**EXERCISE MATERIALS**
----------------

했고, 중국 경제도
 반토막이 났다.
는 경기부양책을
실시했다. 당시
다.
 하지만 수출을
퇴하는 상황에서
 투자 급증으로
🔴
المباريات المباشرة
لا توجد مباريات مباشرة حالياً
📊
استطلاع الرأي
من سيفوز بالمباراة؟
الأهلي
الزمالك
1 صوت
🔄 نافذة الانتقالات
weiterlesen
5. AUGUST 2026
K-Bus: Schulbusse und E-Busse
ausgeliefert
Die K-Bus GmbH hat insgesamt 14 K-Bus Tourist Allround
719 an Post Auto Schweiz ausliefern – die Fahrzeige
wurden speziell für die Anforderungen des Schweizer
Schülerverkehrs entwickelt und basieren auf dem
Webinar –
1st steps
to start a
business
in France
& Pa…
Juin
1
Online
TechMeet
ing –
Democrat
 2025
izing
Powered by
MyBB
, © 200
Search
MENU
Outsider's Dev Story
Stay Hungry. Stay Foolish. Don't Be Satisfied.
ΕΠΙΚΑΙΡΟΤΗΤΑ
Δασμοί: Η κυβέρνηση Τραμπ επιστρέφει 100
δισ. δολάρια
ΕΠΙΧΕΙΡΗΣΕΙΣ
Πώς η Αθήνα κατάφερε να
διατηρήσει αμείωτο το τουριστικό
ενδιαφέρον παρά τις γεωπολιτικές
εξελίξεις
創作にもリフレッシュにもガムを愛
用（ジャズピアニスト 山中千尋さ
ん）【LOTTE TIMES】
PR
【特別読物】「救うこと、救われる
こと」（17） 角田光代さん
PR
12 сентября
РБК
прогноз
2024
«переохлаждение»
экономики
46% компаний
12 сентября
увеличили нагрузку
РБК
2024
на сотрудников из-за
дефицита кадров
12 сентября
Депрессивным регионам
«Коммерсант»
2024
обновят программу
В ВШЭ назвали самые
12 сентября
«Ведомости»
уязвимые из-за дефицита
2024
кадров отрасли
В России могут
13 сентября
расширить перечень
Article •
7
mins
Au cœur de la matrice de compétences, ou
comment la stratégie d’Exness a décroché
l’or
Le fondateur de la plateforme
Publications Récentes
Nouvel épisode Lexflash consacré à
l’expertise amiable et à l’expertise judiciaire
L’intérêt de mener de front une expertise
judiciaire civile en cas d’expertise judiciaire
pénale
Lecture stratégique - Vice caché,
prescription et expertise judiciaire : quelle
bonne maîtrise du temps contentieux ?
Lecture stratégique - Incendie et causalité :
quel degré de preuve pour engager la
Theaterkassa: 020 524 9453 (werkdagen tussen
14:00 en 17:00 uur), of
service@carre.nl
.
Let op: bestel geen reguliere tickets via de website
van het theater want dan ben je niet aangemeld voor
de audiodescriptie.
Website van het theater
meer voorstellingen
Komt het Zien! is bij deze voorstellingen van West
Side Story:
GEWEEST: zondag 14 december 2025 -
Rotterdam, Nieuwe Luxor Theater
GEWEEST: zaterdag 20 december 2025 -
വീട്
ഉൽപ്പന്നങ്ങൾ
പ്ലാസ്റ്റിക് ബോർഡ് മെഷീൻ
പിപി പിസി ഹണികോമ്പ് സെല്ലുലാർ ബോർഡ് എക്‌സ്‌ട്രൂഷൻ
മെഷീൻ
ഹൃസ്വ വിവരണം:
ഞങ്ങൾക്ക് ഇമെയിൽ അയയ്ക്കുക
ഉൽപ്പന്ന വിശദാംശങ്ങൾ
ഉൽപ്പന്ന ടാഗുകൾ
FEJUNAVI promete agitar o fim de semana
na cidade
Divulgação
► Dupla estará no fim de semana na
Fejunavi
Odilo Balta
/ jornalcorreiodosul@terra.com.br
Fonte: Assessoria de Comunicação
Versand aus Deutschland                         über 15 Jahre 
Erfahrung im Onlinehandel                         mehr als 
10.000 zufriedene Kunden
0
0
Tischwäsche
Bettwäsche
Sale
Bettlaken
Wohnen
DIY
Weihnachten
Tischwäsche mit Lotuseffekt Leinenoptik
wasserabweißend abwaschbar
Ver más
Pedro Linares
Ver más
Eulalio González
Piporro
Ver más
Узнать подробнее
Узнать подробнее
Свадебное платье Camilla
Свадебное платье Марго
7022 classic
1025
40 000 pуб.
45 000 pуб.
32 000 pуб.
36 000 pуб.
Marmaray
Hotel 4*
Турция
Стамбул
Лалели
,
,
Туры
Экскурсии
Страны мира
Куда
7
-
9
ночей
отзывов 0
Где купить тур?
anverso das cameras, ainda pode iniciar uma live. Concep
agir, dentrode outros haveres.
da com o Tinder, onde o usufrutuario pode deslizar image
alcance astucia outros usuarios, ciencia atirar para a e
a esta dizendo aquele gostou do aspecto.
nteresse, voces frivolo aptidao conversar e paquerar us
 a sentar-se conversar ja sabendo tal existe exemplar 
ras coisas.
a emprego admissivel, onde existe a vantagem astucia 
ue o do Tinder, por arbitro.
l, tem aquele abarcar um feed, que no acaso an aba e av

----------------

**WHAT TO DO**
The first line of the records begins the span, and the line containing "расширить перечень" ends it. Reproduce that span exactly, both ends included.

**ANSWER TO THE PROBLEM**
했고, 중국 경제도
 반토막이 났다.
는 경기부양책을
실시했다. 당시
다.
 하지만 수출을
퇴하는 상황에서
 투자 급증으로
🔴
المباريات المباشرة
لا توجد مباريات مباشرة حالياً
📊
استطلاع الرأي
من سيفوز بالمباراة؟
الأهلي
الزمالك
1 صوت
🔄 نافذة الانتقالات
weiterlesen
5. AUGUST 2026
K-Bus: Schulbusse und E-Busse
ausgeliefert
Die K-Bus GmbH hat insgesamt 14 K-Bus Tourist Allround
719 an Post Auto Schweiz ausliefern – die Fahrzeige
wurden speziell für die Anforderungen des Schweizer
Schülerverkehrs entwickelt und basieren auf dem
Webinar –
1st steps
to start a
business
in France
& Pa…
Juin
1
Online
TechMeet
ing –
Democrat
 2025
izing
Powered by
MyBB
, © 200
Search
MENU
Outsider's Dev Story
Stay Hungry. Stay Foolish. Don't Be Satisfied.
ΕΠΙΚΑΙΡΟΤΗΤΑ
Δασμοί: Η κυβέρνηση Τραμπ επιστρέφει 100
δισ. δολάρια
ΕΠΙΧΕΙΡΗΣΕΙΣ
Πώς η Αθήνα κατάφερε να
διατηρήσει αμείωτο το τουριστικό
ενδιαφέρον παρά τις γεωπολιτικές
εξελίξεις
創作にもリフレッシュにもガムを愛
用（ジャズピアニスト 山中千尋さ
ん）【LOTTE TIMES】
PR
【特別読物】「救うこと、救われる
こと」（17） 角田光代さん
PR
12 сентября
РБК
прогноз
2024
«переохлаждение»
экономики
46% компаний
12 сентября
увеличили нагрузку
РБК
2024
на сотрудников из-за
дефицита кадров
12 сентября
Депрессивным регионам
«Коммерсант»
2024
обновят программу
В ВШЭ назвали самые
12 сентября
«Ведомости»
уязвимые из-за дефицита
2024
кадров отрасли
В России могут
13 сентября
расширить перечень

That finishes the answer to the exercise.